見せる姿勢で、高山には伝えたい思いがあった。「本当に泥くさく、しがみついてでも野球をやりたいという姿を」-。決して背伸びすることなく、これまで重ねてきた努力を体現した2安打2四球1盗塁。心地よい大歓声に、応えたかった。
「言い方が合っているかはわからないですけど、もう失うものもないので」。緊張はしない。平常心で打席に向かうと、大声援が強く背中を押した。第1打席は右中間を真っ二つに切り裂く二塁打を記録。2打席目は空振り三振に倒れるが、3打席目には内角直球をさばいて右前へ。初対戦の投手から「変化球カウントがきたら走ろう」と、積極的なプレーで二盗も決めた。

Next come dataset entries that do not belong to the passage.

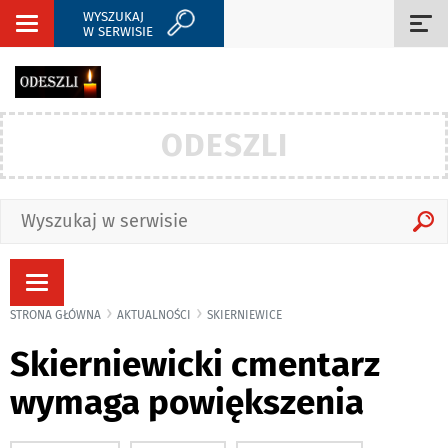
WYSZUKAJ
Rozwiń
Roz
W SERWISIE
nawigację
naw
ODESZLI
Rozwiń
nawigację
STRONA GŁÓWNA
AKTUALNOŚCI
SKIERNIEWICE
Skierniewicki cmentarz
wymaga powiększenia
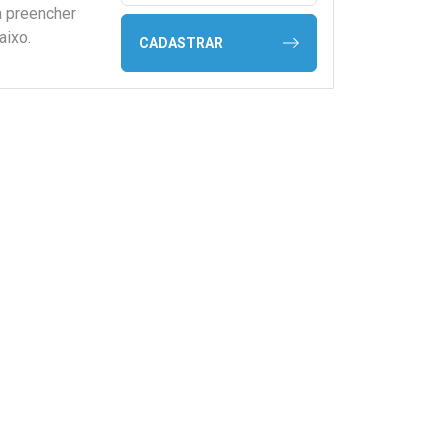
a preencher
aixo.
CADASTRAR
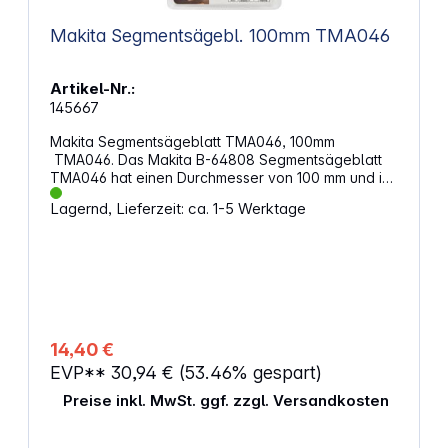
Makita Segmentsägebl. 100mm TMA046
Artikel-Nr.:
145667
Makita Segmentsägeblatt TMA046, 100mm
TMA046. Das Makita B-64808 Segmentsägeblatt
TMA046 hat einen Durchmesser von 100 mm und ist
ideal zum Kürzen von Türstöcken sowie zum
Lagernd, Lieferzeit: ca. 1-5 Werktage
Ausschneiden von Laminat oder Bodenbelägen. Es
besteht aus Bi-Metall und bietet eine besonders
lange Lebensdauer. Dank der Starlock-Aufnahme
ermöglicht es eine maximale Kraftübertragung und
einen schnellen Blattwechsel. Eigenschaften:
Werkzeugaufnahme: Starlock Breite: 100 mm Zähne
pro Zoll: 15 Material: BiM Menge: 1
14,40 €
EVP**
30,94 €
(53.46% gespart)
Preise inkl. MwSt. ggf. zzgl. Versandkosten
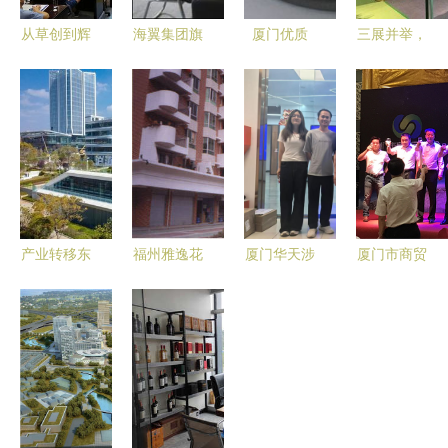
从草创到辉
海翼集团旗
厦门优质
三展并举，
煌 厦门佛
下两家企业
BJ68园林
茶韵厦门
事用品展十
连续十六年
灌溉滴箭供
——2021
五载成长史
携手厦门石
应商指南
中国厦门国
与商贸繁荣
材展，共筑
际茶产业
之路
商贸合作新
（春季）博
篇章
览会今日盛
大启幕
产业转移东
福州雅逸花
厦门华天涉
厦门市商贸
风劲 昆明
园 从居住
外职业技术
行业协会第
扬帆正当时
典范到厦门
学院 培育
六届会员大
——厦门商
商贸网络中
商贸人才，
会第一次会
贸企业西进
的建材供应
服务区域经
议成功召开
的战略机遇
链新节点
济
与昆明优势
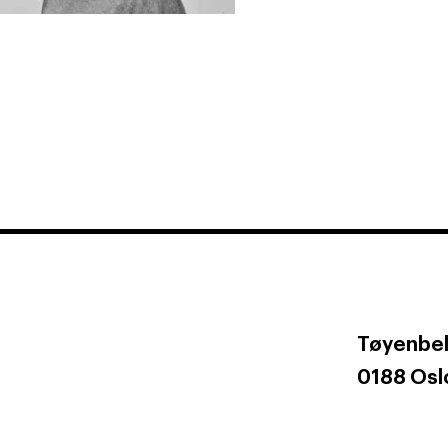
Tøyenbek
0188 Osl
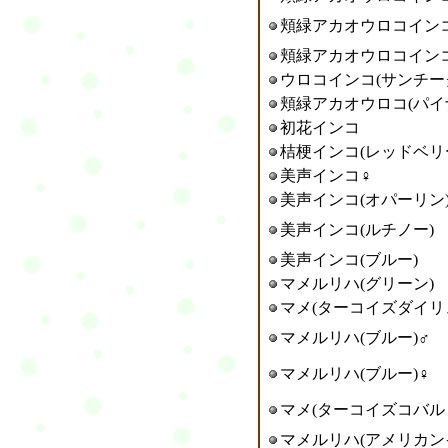
頬緑アカオウロコイン
頬緑アカオウロコインコ
ウロコインコ(サンチー
頬緑アカオウロコ(パイ
初花インコ
桔梗インコ(レッドベリ
美声インコ
♀
美声インコ(オパーリン
美声インコ
(ルチノー)
美声インコ(ブルー)
マメルリハ(グリーン
)
マメ(ターコイズダイリ
マメルリハ(ブルー)♂
マメルリハ(ブルー)♀
マメ
(ターコイズコバル
マメルリハ(アメリカン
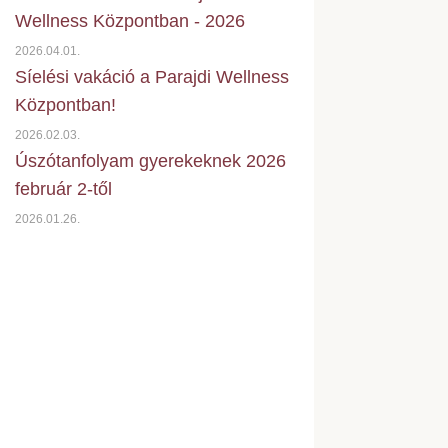
Wellness Központban - 2026
2026.04.01.
Síelési vakáció a Parajdi Wellness
Központban!
2026.02.03.
Úszótanfolyam gyerekeknek 2026
február 2-től
2026.01.26.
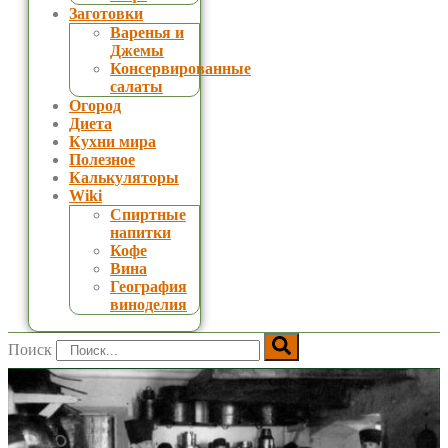
Заготовки
Варенья и
Джемы
Консервированные
салаты
Огород
Диета
Кухни мира
Полезное
Калькуляторы
Wiki
Спиртные
напитки
Кофе
Вина
География
виноделия
Поиск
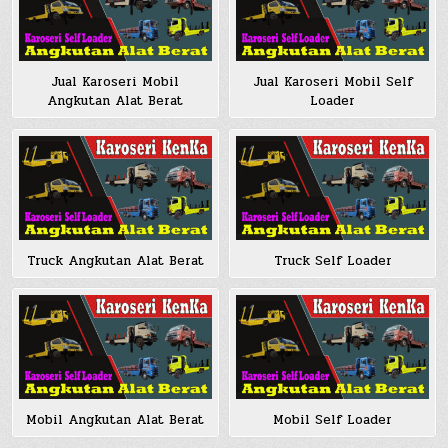
Jual Karoseri Mobil
Jual Karoseri Mobil Self
Angkutan Alat Berat
Loader
Truck Angkutan Alat Berat
Truck Self Loader
Mobil Angkutan Alat Berat
Mobil Self Loader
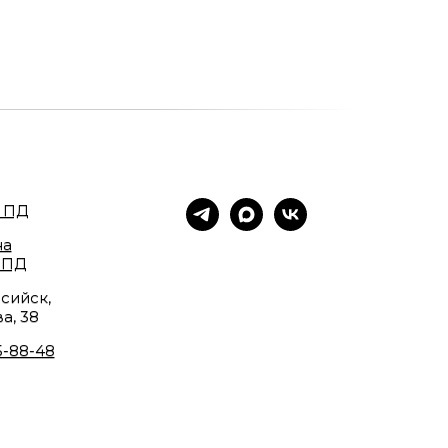
 ПД
на
 ПД
сийск,
а, 38
5-88-48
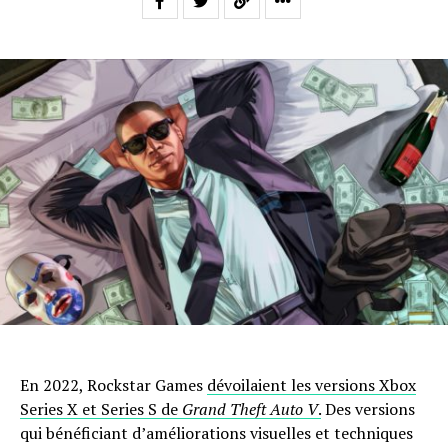
En 2022, Rockstar Games
dévoilaient les versions Xbox
Series X et Series S de
Grand Theft Auto V
.
Des versions
qui bénéficiant d’améliorations visuelles et techniques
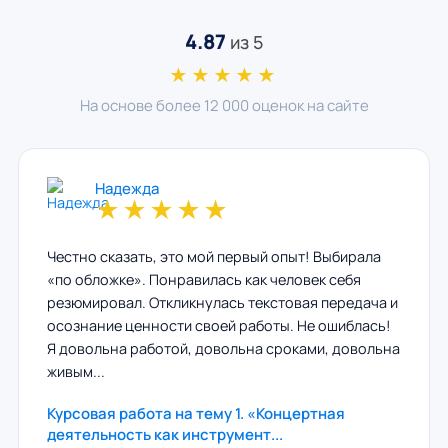
4.87
из 5
★★★★★
На основе более 12 000 оценок на сайте
Надежда
★
★
★
★
★
Честно сказать, это мой первый опыт! Выбирала
«по обложке». Понравилась как человек себя
резюмировал. Откликнулась текстовая передача и
осознание ценности своей работы. Не ошиблась!
Я довольна работой, довольна сроками, довольна
живым...
Курсовая работа на тему 1. «Концертная
деятельность как инструмент...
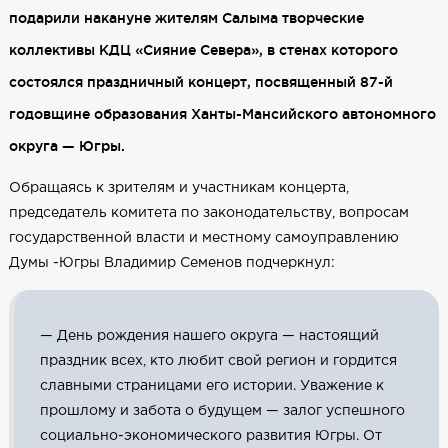
подарили накануне жителям Салыма творческие
коллективы КДЦ «Сияние Севера», в стенах которого
состоялся праздничный концерт, посвященный 87-й
годовщине образования Ханты-Мансийского автономного
округа — Югры.
Обращаясь к зрителям и участникам концерта,
председатель комитета по законодательству, вопросам
государственной власти и местному самоуправлению
Думы -Югры Владимир Семенов подчеркнул:
— День рождения нашего округа — настоящий
праздник всех, кто любит свой регион и гордится
славными страницами его истории. Уважение к
прошлому и забота о будущем — залог успешного
социально-экономического развития Югры. От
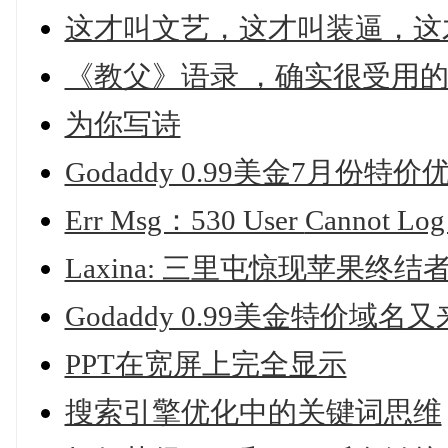
这才叫文艺，这才叫装逼，这
《教父》语录 ，确实很受用
为你写诗
Godaddy 0.99美金7月份
Err Msg：530 User
Cannot Log 
Laxina: 三里屯惊现苹果终结
Godaddy 0.99美金特价域名
PPT在宽屏上完全显示
搜索引擎优化中的关键词思维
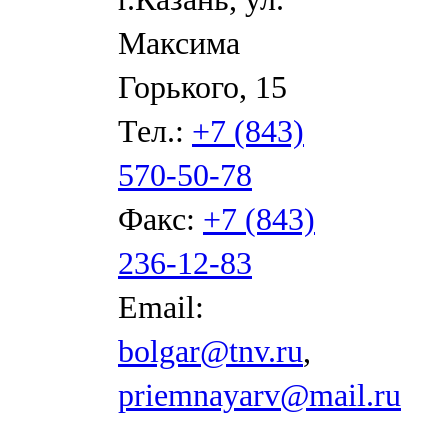
Максима
Горького, 15
Тел.:
+7 (843)
570-50-78
Факс:
+7 (843)
236-12-83
Email:
bolgar@tnv.ru
,
priemnayarv@mail.ru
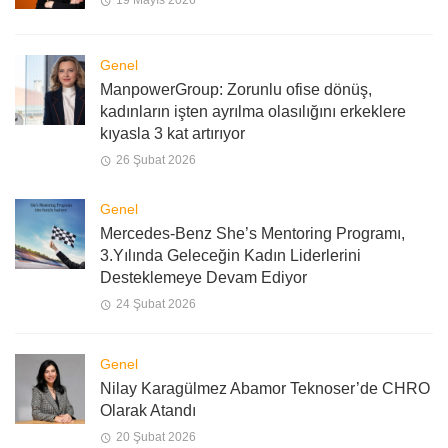
Genel
ManpowerGroup: Zorunlu ofise dönüş,
kadınların işten ayrılma olasılığını erkeklere
kıyasla 3 kat artırıyor
26 Şubat 2026
Genel
Mercedes-Benz She’s Mentoring Programı,
3.Yılında Geleceğin Kadın Liderlerini
Desteklemeye Devam Ediyor
24 Şubat 2026
Genel
Nilay Karagülmez Abamor Teknoser’de CHRO
Olarak Atandı
20 Şubat 2026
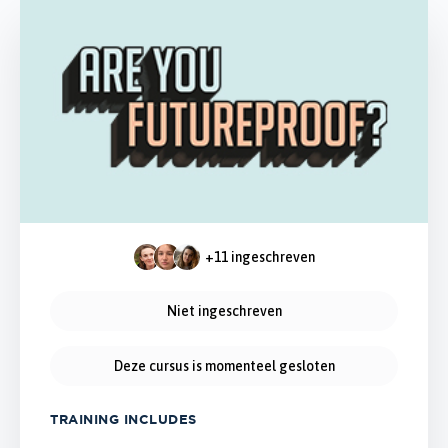
+11
ingeschreven
Niet ingeschreven
Deze cursus is momenteel gesloten
TRAINING INCLUDES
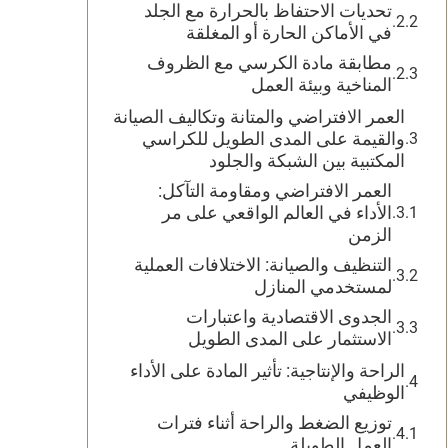
تحديات الاحتفاظ بالحرارة مع الجلد
في الأماكن الحارة أو المغلقة
مطابقة مادة الكرسي مع الظروف
المناخية وبيئة العمل
العمر الافتراضي والمتانة وتكاليف الصيانة
والقيمة على المدى الطويل للكراسي
المكتبية بين الشبكة والجلود
العمر الافتراضي ومقاومة التآكل:
الأداء في العالم الواقعي على مر
الزمن
التنظيف والصيانة: الاختلافات العملية
لمستخدمي المنازل
الجدوى الاقتصادية واعتبارات
الاستثمار على المدى الطويل
الراحة والإنتاجية: تأثير المادة على الأداء
الوظيفي
توزيع الضغط والراحة أثناء فترات
العمل الطويلة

10月3日に戦力外通告を受け、阪神で過ごした8年間が終わりを告げた。それでも高山は「悔しがっていてもしょうがないし、悔しがったら変わるわけでもない。野球をやりたいという気持ちはずっとあったので」とすぐさま気持ちを切り替え、練習に向かった。
この日の守備では外野全ポジションに就き、走攻守で魅せた猛アピール。「まだまだやりたい。またプロ野球選手を目指してやりたいと思っています」。スタンドには何枚ものネームタオルが掲げられ、応援歌を懸命に歌うファンもいた。まだ、できる。高山が夢を追い、吉報を待つ。